Une semaine après la diffusion de cette vidéo, la police a commencé les recherches. Le 19 août 2016, Valery Gorelych, attaché de presse du département du ministère de l’Intérieur de la région de Sverdlovsk, a déclaré que «le service de presse a effectué le suivi et a réussi à trouver cette vidéo pour l’envoyer dans le centre de prévention de l’extrémisme ». Valery Gorelych n’a pas manqué d’exprimer aussi sa position dans cette affaire : «Les joueurs de pokémon de ce genre doivent être envoyés en prison et non pas pour 3 ans comme cela est prévu dans la législation, mais pour au minimum 5 ans, afin de décourager les autres de blasphémer dans des lieux saints».
En conséquence, Ruslan Sokolovsky est mis en cause en vertu de deux articles du Code Pénal de la Fédération de Russie : 282 (appel à la haine) et 148 (actions publiques exprimant un manque de respect évident pour la société et engagées afin d’insulter les sentiments religieux des croyants).
Le jeune homme a été arrêté le 2 septembre, très tôt dans la matinée. Les policiers ont pénétré dans son appartement alors que Ruslan dormait. Lors d’une perquisition, on lui a retiré tout le matériel pour l’enregistrement de ses vidéos, ainsi que toutes les éditions de son journal anticlérical.
Le 3 septembre, la Cour pénale d’Ekaterinbourg a décidé de mettre Ruslan Sokolovsky en cellule de détention provisoire pour deux mois. L’audience s’est déroulée à huis clos: ni les journalistes, ni les supporters de Ruslan n’ont pu entrer. Selon l’avocat, le juge a refusé de libérer Sokolovsky sous caution ou avec une assignation à résidence, sans prendre en compte que l’accusé avait à sa charge sa mère handicapée. En vertu de l’article 282, Sokolovsky risque 5 ans de prison, en vertu de l’article 148 – 3 ans.
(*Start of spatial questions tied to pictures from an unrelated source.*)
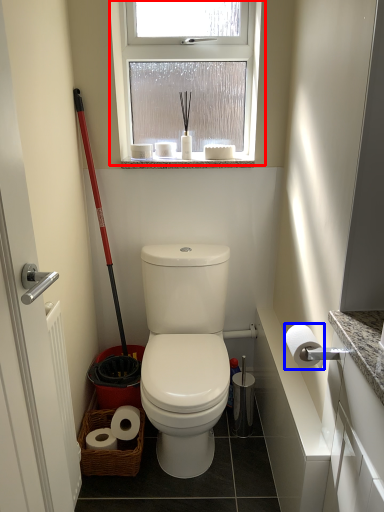
Question: Which object appears closest to the camera in this image, window (highlighted by a red box) or toilet paper (highlighted by a blue box)?

Choices:
 (A) window
 (B) toilet paper

Answer: (B)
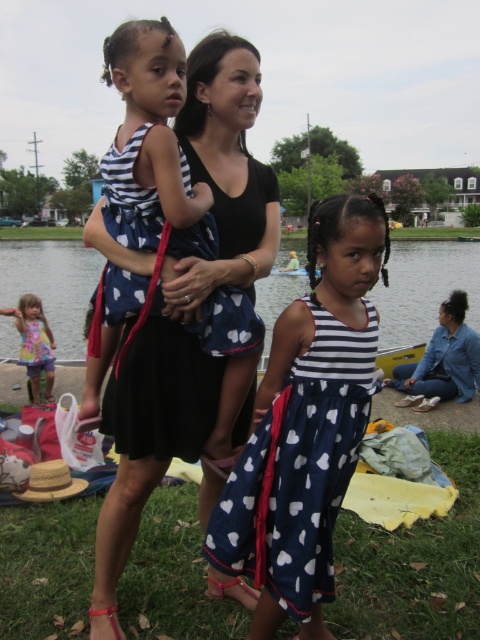
Can you confirm if black matte dress at center is positioned above green grass at lower center?

Correct, black matte dress at center is located above green grass at lower center.

Between black matte dress at center and green grass at lower center, which one has less height?

green grass at lower center

This screenshot has height=640, width=480. In order to click on black matte dress at center in this screenshot , I will do [x=187, y=308].

Who is more forward, (440,612) or (213,368)?

Point (213,368)

Is the position of green grass at lower center less distant than that of blue cotton dress at center?

No.

Locate an element on the screen. green grass at lower center is located at coordinates (414, 563).

Locate an element on the screen. green grass at lower center is located at coordinates (414, 563).

Does black matte dress at center have a lesser height compared to navy blue cotton dress at center?

In fact, black matte dress at center may be taller than navy blue cotton dress at center.

Identify the location of black matte dress at center. The image size is (480, 640). (187, 308).

What are the coordinates of `black matte dress at center` in the screenshot? It's located at (187, 308).

This screenshot has height=640, width=480. Identify the location of black matte dress at center. (187, 308).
Il ne s’agit pas du premier procès en vertu de l’article «les actions publiques exprimant un manque de respect évident pour la société et engagées afin d’insulter les sentiments religieux des croyants» qui a lieu en Russie. En 2013, les membres du groupe Pussy Riot avaient été condamnés à deux ans de prison ferme pour avoir dansé dans la cathédrale du St-Saveur à Moscou. En février 2016, un ancien professeur de l’Université d’Orenbourg avait été condamné à payer 35 000 roubles d’amende pour son article «Méchant Jésus». En avril 2016, le même tribunal qui a condamné Sokolovsky, avait condamné Anton Simakov à suivre un traitement obligatoire, pour un rituel avec une poupée vaudou accompli dans son bureau.